[Directions for this task] Your response should contain each line of the data that includes "lines".

[Records to process]
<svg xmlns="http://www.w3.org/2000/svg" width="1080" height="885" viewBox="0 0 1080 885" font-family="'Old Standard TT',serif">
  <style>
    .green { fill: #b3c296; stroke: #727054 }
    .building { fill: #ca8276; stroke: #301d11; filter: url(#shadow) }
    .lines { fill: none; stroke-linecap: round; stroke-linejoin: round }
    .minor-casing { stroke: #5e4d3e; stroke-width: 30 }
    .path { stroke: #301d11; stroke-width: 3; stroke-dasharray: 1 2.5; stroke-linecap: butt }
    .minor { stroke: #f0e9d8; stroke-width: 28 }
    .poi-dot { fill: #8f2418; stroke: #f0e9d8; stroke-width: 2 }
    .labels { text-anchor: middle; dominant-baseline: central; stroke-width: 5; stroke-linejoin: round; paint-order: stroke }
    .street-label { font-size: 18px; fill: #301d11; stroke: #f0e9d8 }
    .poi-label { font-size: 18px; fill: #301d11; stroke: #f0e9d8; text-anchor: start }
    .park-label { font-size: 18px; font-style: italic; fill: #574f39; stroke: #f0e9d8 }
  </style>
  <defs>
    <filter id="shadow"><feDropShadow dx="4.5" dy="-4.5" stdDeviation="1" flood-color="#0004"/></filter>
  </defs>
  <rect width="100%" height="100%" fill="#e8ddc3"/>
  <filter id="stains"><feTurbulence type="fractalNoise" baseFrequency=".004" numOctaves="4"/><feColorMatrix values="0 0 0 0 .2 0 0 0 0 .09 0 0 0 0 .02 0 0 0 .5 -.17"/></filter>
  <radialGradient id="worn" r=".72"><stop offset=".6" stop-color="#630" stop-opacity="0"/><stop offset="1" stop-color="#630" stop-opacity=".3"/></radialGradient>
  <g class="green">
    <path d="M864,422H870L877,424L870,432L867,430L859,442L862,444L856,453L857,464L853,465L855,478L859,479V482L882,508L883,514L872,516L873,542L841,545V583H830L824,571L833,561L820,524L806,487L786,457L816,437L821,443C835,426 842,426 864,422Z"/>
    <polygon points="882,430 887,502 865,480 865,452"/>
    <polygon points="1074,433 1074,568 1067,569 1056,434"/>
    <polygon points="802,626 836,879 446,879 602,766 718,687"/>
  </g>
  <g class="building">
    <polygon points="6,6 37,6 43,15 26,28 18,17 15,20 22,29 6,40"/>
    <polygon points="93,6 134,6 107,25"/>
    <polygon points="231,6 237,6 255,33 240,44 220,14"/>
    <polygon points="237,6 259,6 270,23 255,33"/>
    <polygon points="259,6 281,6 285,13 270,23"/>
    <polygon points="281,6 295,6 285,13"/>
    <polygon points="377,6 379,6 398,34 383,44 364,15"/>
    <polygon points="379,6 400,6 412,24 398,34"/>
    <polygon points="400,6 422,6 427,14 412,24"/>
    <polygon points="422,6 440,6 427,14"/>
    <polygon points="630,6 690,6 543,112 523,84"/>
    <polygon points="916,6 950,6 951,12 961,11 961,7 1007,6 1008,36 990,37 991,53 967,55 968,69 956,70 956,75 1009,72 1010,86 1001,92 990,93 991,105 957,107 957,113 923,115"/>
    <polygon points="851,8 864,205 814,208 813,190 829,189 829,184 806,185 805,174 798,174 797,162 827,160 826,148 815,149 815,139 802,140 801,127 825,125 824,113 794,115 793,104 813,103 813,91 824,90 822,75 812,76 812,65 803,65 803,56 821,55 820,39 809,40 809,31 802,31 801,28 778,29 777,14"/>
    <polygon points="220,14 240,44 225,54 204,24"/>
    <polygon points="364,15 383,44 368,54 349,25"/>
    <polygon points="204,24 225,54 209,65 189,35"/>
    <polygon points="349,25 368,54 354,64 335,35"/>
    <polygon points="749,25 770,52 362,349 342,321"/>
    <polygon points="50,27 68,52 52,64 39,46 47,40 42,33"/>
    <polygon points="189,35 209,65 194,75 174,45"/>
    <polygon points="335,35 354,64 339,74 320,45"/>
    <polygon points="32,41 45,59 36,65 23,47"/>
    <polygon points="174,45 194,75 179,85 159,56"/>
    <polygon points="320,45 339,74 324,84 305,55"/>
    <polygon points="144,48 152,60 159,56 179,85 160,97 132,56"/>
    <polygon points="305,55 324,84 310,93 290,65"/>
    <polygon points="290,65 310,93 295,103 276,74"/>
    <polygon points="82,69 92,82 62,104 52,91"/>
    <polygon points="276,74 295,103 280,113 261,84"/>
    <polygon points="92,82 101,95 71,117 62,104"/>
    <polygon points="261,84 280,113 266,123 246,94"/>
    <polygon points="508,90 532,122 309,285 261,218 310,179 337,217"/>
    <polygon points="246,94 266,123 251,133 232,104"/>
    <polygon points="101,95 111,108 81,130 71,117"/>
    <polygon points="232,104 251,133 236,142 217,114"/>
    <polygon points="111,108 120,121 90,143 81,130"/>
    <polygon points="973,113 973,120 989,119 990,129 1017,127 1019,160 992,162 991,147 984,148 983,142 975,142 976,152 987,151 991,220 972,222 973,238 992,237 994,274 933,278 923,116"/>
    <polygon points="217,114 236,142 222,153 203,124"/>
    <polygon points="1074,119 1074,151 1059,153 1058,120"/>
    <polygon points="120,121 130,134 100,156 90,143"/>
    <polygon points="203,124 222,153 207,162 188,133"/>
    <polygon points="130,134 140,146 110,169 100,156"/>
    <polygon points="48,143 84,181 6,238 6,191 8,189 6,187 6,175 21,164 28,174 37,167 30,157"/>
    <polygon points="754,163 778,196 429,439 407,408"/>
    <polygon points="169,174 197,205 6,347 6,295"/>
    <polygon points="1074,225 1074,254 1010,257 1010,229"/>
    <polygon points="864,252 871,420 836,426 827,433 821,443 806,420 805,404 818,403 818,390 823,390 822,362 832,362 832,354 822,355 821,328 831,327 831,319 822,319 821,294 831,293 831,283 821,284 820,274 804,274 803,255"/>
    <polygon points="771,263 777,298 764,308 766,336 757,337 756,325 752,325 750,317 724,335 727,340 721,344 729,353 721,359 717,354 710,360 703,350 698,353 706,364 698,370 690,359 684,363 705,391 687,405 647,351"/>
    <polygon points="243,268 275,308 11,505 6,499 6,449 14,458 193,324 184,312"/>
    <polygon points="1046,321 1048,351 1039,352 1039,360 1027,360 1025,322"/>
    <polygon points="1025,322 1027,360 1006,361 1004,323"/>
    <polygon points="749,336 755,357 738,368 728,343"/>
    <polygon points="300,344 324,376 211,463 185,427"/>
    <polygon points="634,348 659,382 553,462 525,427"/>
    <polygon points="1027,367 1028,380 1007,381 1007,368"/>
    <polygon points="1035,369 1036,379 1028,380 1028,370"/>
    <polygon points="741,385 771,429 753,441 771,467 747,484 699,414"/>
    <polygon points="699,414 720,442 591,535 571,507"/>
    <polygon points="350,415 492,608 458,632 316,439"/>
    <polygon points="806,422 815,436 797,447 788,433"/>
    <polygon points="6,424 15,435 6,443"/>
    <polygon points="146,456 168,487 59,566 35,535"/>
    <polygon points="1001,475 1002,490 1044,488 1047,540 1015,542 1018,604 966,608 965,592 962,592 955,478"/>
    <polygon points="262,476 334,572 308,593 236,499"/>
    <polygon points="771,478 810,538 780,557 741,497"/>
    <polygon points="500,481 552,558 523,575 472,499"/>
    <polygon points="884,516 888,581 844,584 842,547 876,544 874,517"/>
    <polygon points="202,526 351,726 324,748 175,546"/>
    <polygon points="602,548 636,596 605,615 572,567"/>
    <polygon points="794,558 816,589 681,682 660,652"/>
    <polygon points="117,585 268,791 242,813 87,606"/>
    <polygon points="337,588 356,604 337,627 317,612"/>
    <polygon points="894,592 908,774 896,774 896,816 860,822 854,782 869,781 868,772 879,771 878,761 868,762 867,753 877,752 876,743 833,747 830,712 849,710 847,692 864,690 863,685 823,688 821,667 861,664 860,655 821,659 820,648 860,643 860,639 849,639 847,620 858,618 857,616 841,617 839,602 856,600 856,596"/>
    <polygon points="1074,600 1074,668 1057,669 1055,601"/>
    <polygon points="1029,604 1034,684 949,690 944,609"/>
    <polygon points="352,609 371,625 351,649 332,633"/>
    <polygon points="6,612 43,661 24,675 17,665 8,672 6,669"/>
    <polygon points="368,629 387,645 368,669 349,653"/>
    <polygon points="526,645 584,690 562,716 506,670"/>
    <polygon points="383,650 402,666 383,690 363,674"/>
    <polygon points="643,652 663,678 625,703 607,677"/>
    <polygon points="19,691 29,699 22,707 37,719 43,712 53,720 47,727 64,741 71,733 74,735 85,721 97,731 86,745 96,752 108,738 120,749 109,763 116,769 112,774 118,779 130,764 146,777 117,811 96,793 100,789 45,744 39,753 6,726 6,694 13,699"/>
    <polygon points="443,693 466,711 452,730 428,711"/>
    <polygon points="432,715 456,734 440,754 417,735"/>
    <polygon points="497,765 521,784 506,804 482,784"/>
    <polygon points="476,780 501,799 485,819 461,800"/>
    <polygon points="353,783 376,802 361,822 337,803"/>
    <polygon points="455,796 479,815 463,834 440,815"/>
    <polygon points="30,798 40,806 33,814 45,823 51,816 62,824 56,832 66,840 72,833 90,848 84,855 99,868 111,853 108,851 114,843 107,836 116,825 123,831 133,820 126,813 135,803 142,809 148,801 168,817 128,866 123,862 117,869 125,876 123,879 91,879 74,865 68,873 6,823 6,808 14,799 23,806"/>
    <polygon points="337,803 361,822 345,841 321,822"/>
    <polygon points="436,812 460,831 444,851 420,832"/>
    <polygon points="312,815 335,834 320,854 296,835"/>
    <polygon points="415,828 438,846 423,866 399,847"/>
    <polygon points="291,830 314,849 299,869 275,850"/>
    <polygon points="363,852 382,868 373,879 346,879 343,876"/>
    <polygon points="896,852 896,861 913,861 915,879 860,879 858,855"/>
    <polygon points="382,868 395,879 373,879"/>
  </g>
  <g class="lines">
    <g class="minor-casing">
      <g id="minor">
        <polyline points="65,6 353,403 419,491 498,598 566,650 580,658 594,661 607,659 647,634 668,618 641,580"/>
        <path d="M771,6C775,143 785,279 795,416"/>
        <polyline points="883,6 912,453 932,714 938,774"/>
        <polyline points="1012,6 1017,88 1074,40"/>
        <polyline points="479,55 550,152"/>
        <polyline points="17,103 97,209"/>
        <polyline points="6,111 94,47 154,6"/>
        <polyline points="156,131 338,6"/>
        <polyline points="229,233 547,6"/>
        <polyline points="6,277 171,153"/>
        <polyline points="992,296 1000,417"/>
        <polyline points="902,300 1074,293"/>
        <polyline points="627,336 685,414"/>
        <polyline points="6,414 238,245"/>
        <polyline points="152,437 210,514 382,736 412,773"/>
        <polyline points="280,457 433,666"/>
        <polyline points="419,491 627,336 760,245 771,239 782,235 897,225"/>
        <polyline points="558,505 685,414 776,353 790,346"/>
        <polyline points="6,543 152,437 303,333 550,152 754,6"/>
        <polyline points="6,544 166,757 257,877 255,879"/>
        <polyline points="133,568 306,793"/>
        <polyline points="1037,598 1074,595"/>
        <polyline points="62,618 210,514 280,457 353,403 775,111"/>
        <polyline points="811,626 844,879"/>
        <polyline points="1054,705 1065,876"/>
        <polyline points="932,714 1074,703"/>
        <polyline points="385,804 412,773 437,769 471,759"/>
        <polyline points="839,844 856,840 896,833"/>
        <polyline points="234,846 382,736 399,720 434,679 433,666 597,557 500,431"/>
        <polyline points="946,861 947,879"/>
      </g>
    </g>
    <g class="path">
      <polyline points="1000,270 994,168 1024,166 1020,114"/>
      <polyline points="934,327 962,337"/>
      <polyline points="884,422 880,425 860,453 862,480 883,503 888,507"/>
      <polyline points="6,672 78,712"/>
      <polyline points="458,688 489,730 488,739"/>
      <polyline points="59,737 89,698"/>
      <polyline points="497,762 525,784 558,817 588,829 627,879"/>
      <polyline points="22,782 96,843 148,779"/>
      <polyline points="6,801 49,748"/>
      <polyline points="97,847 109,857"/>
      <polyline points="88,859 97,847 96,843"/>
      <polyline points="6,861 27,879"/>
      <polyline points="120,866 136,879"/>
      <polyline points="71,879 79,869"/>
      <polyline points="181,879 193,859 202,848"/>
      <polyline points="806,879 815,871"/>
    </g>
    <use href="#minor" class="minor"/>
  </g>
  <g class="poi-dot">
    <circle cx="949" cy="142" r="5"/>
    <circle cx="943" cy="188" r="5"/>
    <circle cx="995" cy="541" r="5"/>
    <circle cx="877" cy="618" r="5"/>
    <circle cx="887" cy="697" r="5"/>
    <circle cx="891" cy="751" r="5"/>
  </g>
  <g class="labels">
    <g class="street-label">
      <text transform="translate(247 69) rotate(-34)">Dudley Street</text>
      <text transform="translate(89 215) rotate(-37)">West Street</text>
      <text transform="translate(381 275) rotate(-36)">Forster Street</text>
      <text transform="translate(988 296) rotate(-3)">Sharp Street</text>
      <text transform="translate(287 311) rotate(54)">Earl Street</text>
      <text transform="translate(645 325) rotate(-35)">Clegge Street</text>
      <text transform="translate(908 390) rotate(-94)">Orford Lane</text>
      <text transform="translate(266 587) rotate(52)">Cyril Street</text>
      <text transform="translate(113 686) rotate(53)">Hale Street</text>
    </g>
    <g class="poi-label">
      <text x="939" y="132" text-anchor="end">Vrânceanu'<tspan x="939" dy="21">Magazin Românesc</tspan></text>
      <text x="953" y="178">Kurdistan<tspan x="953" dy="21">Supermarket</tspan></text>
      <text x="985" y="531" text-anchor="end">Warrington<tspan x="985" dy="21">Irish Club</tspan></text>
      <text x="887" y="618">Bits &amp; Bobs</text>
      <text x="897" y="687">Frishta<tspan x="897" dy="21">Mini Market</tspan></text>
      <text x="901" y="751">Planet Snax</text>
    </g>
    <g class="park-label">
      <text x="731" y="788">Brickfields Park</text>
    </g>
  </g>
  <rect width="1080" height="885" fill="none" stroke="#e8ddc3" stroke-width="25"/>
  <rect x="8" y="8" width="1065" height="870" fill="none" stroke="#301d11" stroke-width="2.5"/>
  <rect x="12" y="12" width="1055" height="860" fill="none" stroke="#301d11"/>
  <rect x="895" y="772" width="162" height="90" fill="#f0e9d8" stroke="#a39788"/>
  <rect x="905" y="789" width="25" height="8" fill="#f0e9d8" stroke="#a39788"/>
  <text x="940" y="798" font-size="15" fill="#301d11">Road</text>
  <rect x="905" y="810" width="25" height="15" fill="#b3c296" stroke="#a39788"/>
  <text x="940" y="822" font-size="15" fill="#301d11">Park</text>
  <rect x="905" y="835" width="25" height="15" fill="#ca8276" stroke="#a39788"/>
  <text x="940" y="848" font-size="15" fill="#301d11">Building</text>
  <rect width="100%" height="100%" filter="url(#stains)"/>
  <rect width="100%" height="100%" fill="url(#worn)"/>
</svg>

[Solution]
    .lines { fill: none; stroke-linecap: round; stroke-linejoin: round }
  <g class="lines">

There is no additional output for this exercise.